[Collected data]
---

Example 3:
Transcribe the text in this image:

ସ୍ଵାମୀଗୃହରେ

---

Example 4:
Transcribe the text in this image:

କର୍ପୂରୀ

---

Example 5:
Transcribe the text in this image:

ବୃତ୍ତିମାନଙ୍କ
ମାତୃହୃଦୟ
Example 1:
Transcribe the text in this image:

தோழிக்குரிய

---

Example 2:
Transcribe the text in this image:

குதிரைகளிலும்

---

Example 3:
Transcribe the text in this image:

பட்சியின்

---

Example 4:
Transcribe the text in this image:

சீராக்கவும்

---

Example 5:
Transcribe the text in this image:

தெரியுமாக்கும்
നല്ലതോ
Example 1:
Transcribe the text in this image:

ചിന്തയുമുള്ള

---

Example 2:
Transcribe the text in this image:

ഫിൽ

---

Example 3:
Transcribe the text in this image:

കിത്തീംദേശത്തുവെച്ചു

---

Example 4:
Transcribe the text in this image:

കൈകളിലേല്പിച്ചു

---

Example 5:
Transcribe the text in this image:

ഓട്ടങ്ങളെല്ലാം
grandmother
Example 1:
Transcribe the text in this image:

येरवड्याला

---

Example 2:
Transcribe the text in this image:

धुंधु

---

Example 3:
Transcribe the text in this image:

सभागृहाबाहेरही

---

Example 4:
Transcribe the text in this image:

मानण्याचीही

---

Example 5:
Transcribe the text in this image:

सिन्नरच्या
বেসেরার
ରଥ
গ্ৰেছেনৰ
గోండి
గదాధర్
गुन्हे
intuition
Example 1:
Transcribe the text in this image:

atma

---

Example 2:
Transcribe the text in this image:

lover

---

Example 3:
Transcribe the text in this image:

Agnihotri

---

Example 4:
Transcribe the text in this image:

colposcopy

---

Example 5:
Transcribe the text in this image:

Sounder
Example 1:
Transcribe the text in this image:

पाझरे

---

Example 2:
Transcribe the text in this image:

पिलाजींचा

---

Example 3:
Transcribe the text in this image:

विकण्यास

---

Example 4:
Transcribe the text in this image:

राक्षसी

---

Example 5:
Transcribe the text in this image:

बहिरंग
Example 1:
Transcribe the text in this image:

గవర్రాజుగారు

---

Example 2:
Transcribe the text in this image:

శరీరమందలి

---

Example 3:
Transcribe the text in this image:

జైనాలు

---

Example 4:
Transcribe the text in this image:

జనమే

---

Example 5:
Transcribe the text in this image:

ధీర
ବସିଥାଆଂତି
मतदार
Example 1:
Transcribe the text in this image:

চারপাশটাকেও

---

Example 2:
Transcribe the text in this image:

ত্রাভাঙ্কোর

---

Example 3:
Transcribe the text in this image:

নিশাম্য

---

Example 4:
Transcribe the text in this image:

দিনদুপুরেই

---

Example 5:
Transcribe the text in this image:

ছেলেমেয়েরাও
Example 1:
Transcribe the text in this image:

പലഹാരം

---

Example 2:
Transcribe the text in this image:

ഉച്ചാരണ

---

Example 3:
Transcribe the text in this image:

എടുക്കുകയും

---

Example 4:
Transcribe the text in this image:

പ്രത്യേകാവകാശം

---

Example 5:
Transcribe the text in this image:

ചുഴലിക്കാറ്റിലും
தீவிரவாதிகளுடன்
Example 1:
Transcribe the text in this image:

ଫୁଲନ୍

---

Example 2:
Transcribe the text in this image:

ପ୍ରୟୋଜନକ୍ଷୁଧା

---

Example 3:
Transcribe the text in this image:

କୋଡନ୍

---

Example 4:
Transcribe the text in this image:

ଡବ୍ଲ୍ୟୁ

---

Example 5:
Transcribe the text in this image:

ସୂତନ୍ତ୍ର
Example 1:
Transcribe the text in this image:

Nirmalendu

_Task brief:_
Reproduce the data in its entirety, matching each character.

_Answer area:_
---

Example 3:
Transcribe the text in this image:

ସ୍ଵାମୀଗୃହରେ

---

Example 4:
Transcribe the text in this image:

କର୍ପୂରୀ

---

Example 5:
Transcribe the text in this image:

ବୃତ୍ତିମାନଙ୍କ
ମାତୃହୃଦୟ
Example 1:
Transcribe the text in this image:

தோழிக்குரிய

---

Example 2:
Transcribe the text in this image:

குதிரைகளிலும்

---

Example 3:
Transcribe the text in this image:

பட்சியின்

---

Example 4:
Transcribe the text in this image:

சீராக்கவும்

---

Example 5:
Transcribe the text in this image:

தெரியுமாக்கும்
നല്ലതോ
Example 1:
Transcribe the text in this image:

ചിന്തയുമുള്ള

---

Example 2:
Transcribe the text in this image:

ഫിൽ

---

Example 3:
Transcribe the text in this image:

കിത്തീംദേശത്തുവെച്ചു

---

Example 4:
Transcribe the text in this image:

കൈകളിലേല്പിച്ചു

---

Example 5:
Transcribe the text in this image:

ഓട്ടങ്ങളെല്ലാം
grandmother
Example 1:
Transcribe the text in this image:

येरवड्याला

---

Example 2:
Transcribe the text in this image:

धुंधु

---

Example 3:
Transcribe the text in this image:

सभागृहाबाहेरही

---

Example 4:
Transcribe the text in this image:

मानण्याचीही

---

Example 5:
Transcribe the text in this image:

सिन्नरच्या
বেসেরার
ରଥ
গ্ৰেছেনৰ
గోండి
గదాధర్
गुन्हे
intuition
Example 1:
Transcribe the text in this image:

atma

---

Example 2:
Transcribe the text in this image:

lover

---

Example 3:
Transcribe the text in this image:

Agnihotri

---

Example 4:
Transcribe the text in this image:

colposcopy

---

Example 5:
Transcribe the text in this image:

Sounder
Example 1:
Transcribe the text in this image:

पाझरे

---

Example 2:
Transcribe the text in this image:

पिलाजींचा

---

Example 3:
Transcribe the text in this image:

विकण्यास

---

Example 4:
Transcribe the text in this image:

राक्षसी

---

Example 5:
Transcribe the text in this image:

बहिरंग
Example 1:
Transcribe the text in this image:

గవర్రాజుగారు

---

Example 2:
Transcribe the text in this image:

శరీరమందలి

---

Example 3:
Transcribe the text in this image:

జైనాలు

---

Example 4:
Transcribe the text in this image:

జనమే

---

Example 5:
Transcribe the text in this image:

ధీర
ବସିଥାଆଂତି
मतदार
Example 1:
Transcribe the text in this image:

চারপাশটাকেও

---

Example 2:
Transcribe the text in this image:

ত্রাভাঙ্কোর

---

Example 3:
Transcribe the text in this image:

নিশাম্য

---

Example 4:
Transcribe the text in this image:

দিনদুপুরেই

---

Example 5:
Transcribe the text in this image:

ছেলেমেয়েরাও
Example 1:
Transcribe the text in this image:

പലഹാരം

---

Example 2:
Transcribe the text in this image:

ഉച്ചാരണ

---

Example 3:
Transcribe the text in this image:

എടുക്കുകയും

---

Example 4:
Transcribe the text in this image:

പ്രത്യേകാവകാശം

---

Example 5:
Transcribe the text in this image:

ചുഴലിക്കാറ്റിലും
தீவிரவாதிகளுடன்
Example 1:
Transcribe the text in this image:

ଫୁଲନ୍

---

Example 2:
Transcribe the text in this image:

ପ୍ରୟୋଜନକ୍ଷୁଧା

---

Example 3:
Transcribe the text in this image:

କୋଡନ୍

---

Example 4:
Transcribe the text in this image:

ଡବ୍ଲ୍ୟୁ

---

Example 5:
Transcribe the text in this image:

ସୂତନ୍ତ୍ର
Example 1:
Transcribe the text in this image:

Nirmalendu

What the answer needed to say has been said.